Ruby continues, “In late 2020, I founded Talkhouse Encore with the hope to maintain (all while expanding the reach of) my family's legacy. Talkhouse Encore is a ready-to-drink canned cocktail that captures the Talkhouse spirit in beverage form. Our drinks are spirit based and are the classic dive bar staples. Everything you want in a drink without all the fuss.
We worked with an expert mixologist to craft the perfect version of these staples while using premium ingredients to balance quality with a health-conscience lens (i.e. no added sugar and no artificial flavors). Whenever I would go to a bar, I always noticed inconsistencies in a standard drink order from bar to bar - even at the same bar -….the alcohol base brand is different, the pour is either too little or too much, the soda might be flat, the mixer might be pure sugar concentrate… I could never find confidence in a drink I enjoyed. Our drinks fill that void - quality, consistency, and ease all in one.”
How was she going to start the next generation of The Talkhouse?

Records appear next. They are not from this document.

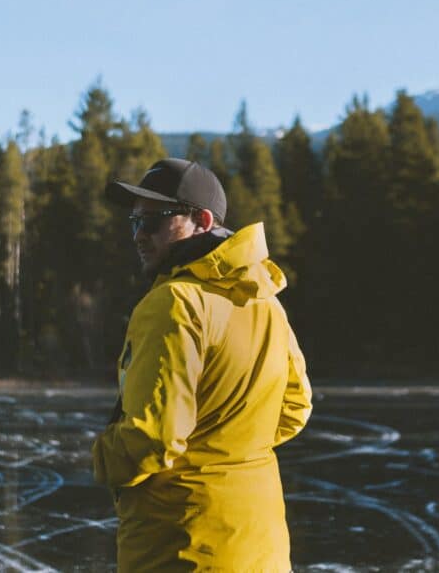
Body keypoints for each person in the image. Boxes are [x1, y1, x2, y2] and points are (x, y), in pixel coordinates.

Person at [92, 158, 312, 572]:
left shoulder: (172, 303)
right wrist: (230, 446)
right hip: (259, 548)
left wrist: (102, 455)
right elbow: (295, 408)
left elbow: (151, 439)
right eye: (134, 223)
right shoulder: (266, 302)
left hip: (182, 548)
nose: (140, 235)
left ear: (203, 220)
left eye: (154, 221)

“Encore is my way of finding my voice within the legacy that my father built. He is the reason why Talkhouse is known for what it is today and I wanted to create my own iteration of this household name and make it something of my own with a fresh spin on it. This is the first time that the Talkhouse legacy is making its way outside of the East End. Since the Hamptons is a summer destination, with Encore, you’ll be able to reminisce and ignite these memories beyond summer,” Ruby begins.
“My goal is to trigger nostalgia.. .where you once danced, who you once saw, songs you heard, people you’ve met. I want the energy of Talkhouse to become more contagious and sustained beyond physical location so that the energy is ever-present.
While we’re just getting started, my hope is that Talkhouse Encore will turn the music up, keep the doors open and lights on, and ensure the dancing never stops, no matter what, no matter where no matter the season. Talkhouse Encore will be a stage for musicians, a dance floor for all, and a familiar drink no matter where.”